Check it out . . . as a gift, or in memory of your loved one . . . or simply as a clever way to help children in third-world countries.
What color are YOU?
LOGOS & COLOR
As Leatrice Eiseman executive director of the Pantone Color Institute, explains in her book Color Messages and Meanings, “While it is a given that a successful brand logo is a happy marriage of shapes, symbols and colors, it is truly the colors that evoke the emotional message.”
Many leading brands are so linked to specific hues that they are primarily recognized by their color or colors.
Think Tiffany blue, Coke red, American Express blue, Kodak yellow and red, or DeWalt black and yellow. “Tiffany Blue” is the colloquial name for the blue color associated with Tiffany & Co., the New York City jewelry company. Tiffany Blue is a specific shade of light blue; it is very similar to the blue of a robin’s egg. The color is produced as a private custom color by Pantone, with PMS number 1837. As a trademarked color, it is not publicly available and is not printed in the Pantone Matching System swatch books.
When a color and design “signature” is established, it becomes the brand identifier that reinforces the image in the marketplace. This includes print and collateral materials, websites, packaging, point-of-purchase displays, signage, as well as the product itself, creating what is termed a “total brand experience”.
To your customer, when joining your “tribe”, color becomes a subliminal part of the brand experience. Whenever they shop or seek information about your brand, color serves to reinforce your brand and helps to establish that they will receive the same quality and service across many platforms.
Conscious Color Choices.
Ultimately, when developing a new brand for our clients, we have the “color” talk. Whether designing a new logo, website graphics, store signage or collateral marketing materials, we find ourselves in the role of “Color Psychologist”. The colors you choose to represent you and your business are vital in crafting the response you want from your consumer.
Color Defines Us.
What does color say about your business?
The success of your brand logo lies in a cohesive combination of fonts, shapes, symbols and colors.
Color helps to define the ultimate emotional message and long-term recognition of your brand.
- Think “Coca-Cola”, and you see RED.
- Think “AT&T”, and you see BLUE.
- Think “John Deere” and you see GREEN.
- Think “Home Depot” and you see ORANGE.
4 Steps for Choosing Your Color Identity:
Appropriate color choices serve to reinforce and embed your brand image in the marketplace.

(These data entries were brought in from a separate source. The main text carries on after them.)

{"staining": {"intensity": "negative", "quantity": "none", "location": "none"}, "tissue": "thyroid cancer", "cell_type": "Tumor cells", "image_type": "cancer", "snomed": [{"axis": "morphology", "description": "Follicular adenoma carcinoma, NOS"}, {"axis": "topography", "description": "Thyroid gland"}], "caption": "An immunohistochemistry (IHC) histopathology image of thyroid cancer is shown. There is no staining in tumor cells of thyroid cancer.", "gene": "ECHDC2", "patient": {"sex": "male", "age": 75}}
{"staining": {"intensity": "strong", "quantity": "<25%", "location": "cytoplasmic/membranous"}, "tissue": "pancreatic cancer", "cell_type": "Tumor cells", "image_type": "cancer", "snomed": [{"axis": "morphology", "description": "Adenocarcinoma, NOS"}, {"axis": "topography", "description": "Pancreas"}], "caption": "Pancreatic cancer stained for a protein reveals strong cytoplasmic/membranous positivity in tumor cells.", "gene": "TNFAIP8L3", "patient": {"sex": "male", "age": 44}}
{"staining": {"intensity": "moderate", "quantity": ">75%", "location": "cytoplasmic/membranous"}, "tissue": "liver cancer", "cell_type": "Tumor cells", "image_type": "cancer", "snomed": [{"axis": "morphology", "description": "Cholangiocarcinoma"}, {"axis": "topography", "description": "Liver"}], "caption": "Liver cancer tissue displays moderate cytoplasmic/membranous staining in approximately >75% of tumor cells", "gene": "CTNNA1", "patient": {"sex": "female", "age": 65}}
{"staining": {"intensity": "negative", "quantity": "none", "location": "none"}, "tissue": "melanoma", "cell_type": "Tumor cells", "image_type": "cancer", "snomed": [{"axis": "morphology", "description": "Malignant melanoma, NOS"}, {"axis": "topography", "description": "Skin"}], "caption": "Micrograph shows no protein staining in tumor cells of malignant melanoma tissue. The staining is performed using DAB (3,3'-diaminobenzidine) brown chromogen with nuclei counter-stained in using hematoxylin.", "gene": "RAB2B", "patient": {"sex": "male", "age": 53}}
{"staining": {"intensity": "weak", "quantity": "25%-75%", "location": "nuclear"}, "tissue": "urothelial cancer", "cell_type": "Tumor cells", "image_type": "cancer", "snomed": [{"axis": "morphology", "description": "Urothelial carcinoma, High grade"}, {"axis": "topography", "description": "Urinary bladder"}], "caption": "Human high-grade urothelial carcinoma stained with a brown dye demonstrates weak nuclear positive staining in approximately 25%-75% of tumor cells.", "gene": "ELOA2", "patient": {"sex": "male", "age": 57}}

Just because you love the color red does not necessarily mean that it is the best choice for your business identity. Consider these four essential elements of choosing colors for your business identity:
- Research your competition. Differentiating your brand is vital to creating an independent, successful identity.
- Reflect your purpose. Know your company’s mission, vision and values and let that come through in your visual, verbal and virtual message.
- Consider your audience. Consumers react subliminally to line, shape and color – be aware of what you want your brand to say about your business.
- Know your color psychology. Let color define the emotional connection between your business and your consumer.
Emotional vs. Rational Purchasing.
As consumers, we make most purchases based upon perception, not logic.
As much as 95% of our shopping decisions are dictated by our subconscious. Conversely, only 5% of decision-making is rational. If most decision-making is intuitive and emotional, the appropriateness and first impression of color is critical.